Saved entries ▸

● ● ●

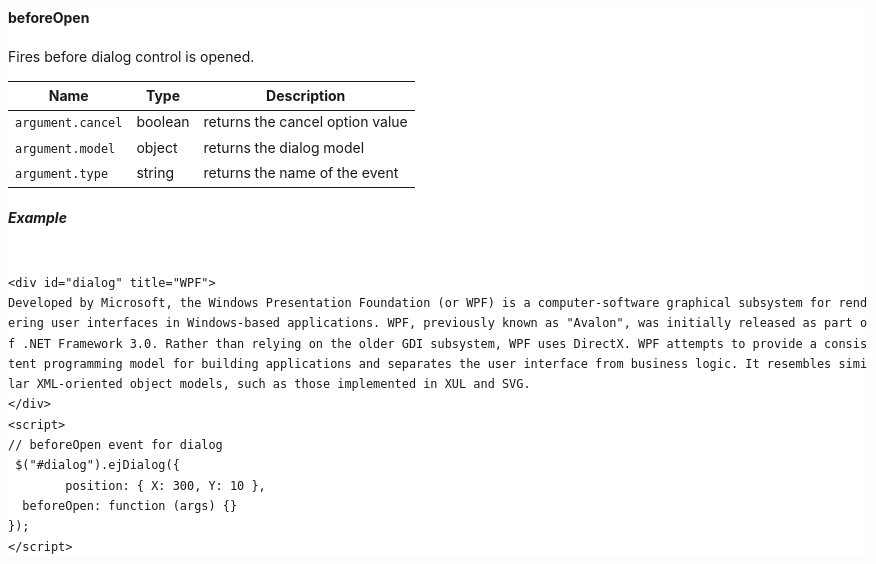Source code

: 


#### beforeOpen




Fires before dialog control is opened.

<table class="params">
<thead>
<tr>
<th>Name</th>
<th>Type</th>
<th class="last">Description</th>
</tr>
</thead>
<tbody>
<tr>
<td class="name"><code>argument.cancel</code></td>
<td class="type"><span class="param-type">boolean</span></td>
<td class="description last">returns the cancel option value</td>
</tr>
<tr>
<td class="name"><code>argument.model</code></td>
<td class="type"><span class="param-type">object</span></td>
<td class="description last">returns the dialog model</td>
</tr>
<tr>
<td class="name"><code>argument.type</code></td>
<td class="type"><span class="param-type">string</span></td>
<td class="description last">returns the name of the event</td>
</tr>
</tbody>
</table>


##### Example

<pre class="prettyprint">
<code> 
&lt;div id="dialog" title="WPF"&gt;
Developed by Microsoft, the Windows Presentation Foundation (or WPF) is a computer-software graphical subsystem for rendering user interfaces in Windows-based applications. WPF, previously known as "Avalon", was initially released as part of .NET Framework 3.0. Rather than relying on the older GDI subsystem, WPF uses DirectX. WPF attempts to provide a consistent programming model for building applications and separates the user interface from business logic. It resembles similar XML-oriented object models, such as those implemented in XUL and SVG.
&lt;/div&gt;
&lt;script&gt;
// beforeOpen event for dialog
 $("#dialog").ejDialog({
        position: { X: 300, Y: 10 },
  beforeOpen: function (args) {}
});
&lt;/script&gt;</code>
</pre>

● ● ●

PROBLEM DETAILS ▸ Recast the lines of the data from the line containing "Fires before dialog control is opened." through the line containing "##### Example" as a Markdown table with the columns "No." and "Text", skipping blank lines.

TASK RESULT ▸
| No. | Text |
|---|---|
| 1 | Fires before dialog control is opened. |
| 2 | <table class="params"> |
| 3 | <thead> |
| 4 | <tr> |
| 5 | <th>Name</th> |
| 6 | <th>Type</th> |
| 7 | <th class="last">Description</th> |
| 8 | </tr> |
| 9 | </thead> |
| 10 | <tbody> |
| 11 | <tr> |
| 12 | <td class="name"><code>argument.cancel</code></td> |
| 13 | <td class="type"><span class="param-type">boolean</span></td> |
| 14 | <td class="description last">returns the cancel option value</td> |
| 15 | </tr> |
| 16 | <tr> |
| 17 | <td class="name"><code>argument.model</code></td> |
| 18 | <td class="type"><span class="param-type">object</span></td> |
| 19 | <td class="description last">returns the dialog model</td> |
| 20 | </tr> |
| 21 | <tr> |
| 22 | <td class="name"><code>argument.type</code></td> |
| 23 | <td class="type"><span class="param-type">string</span></td> |
| 24 | <td class="description last">returns the name of the event</td> |
| 25 | </tr> |
| 26 | </tbody> |
| 27 | </table> |
| 28 | ##### Example |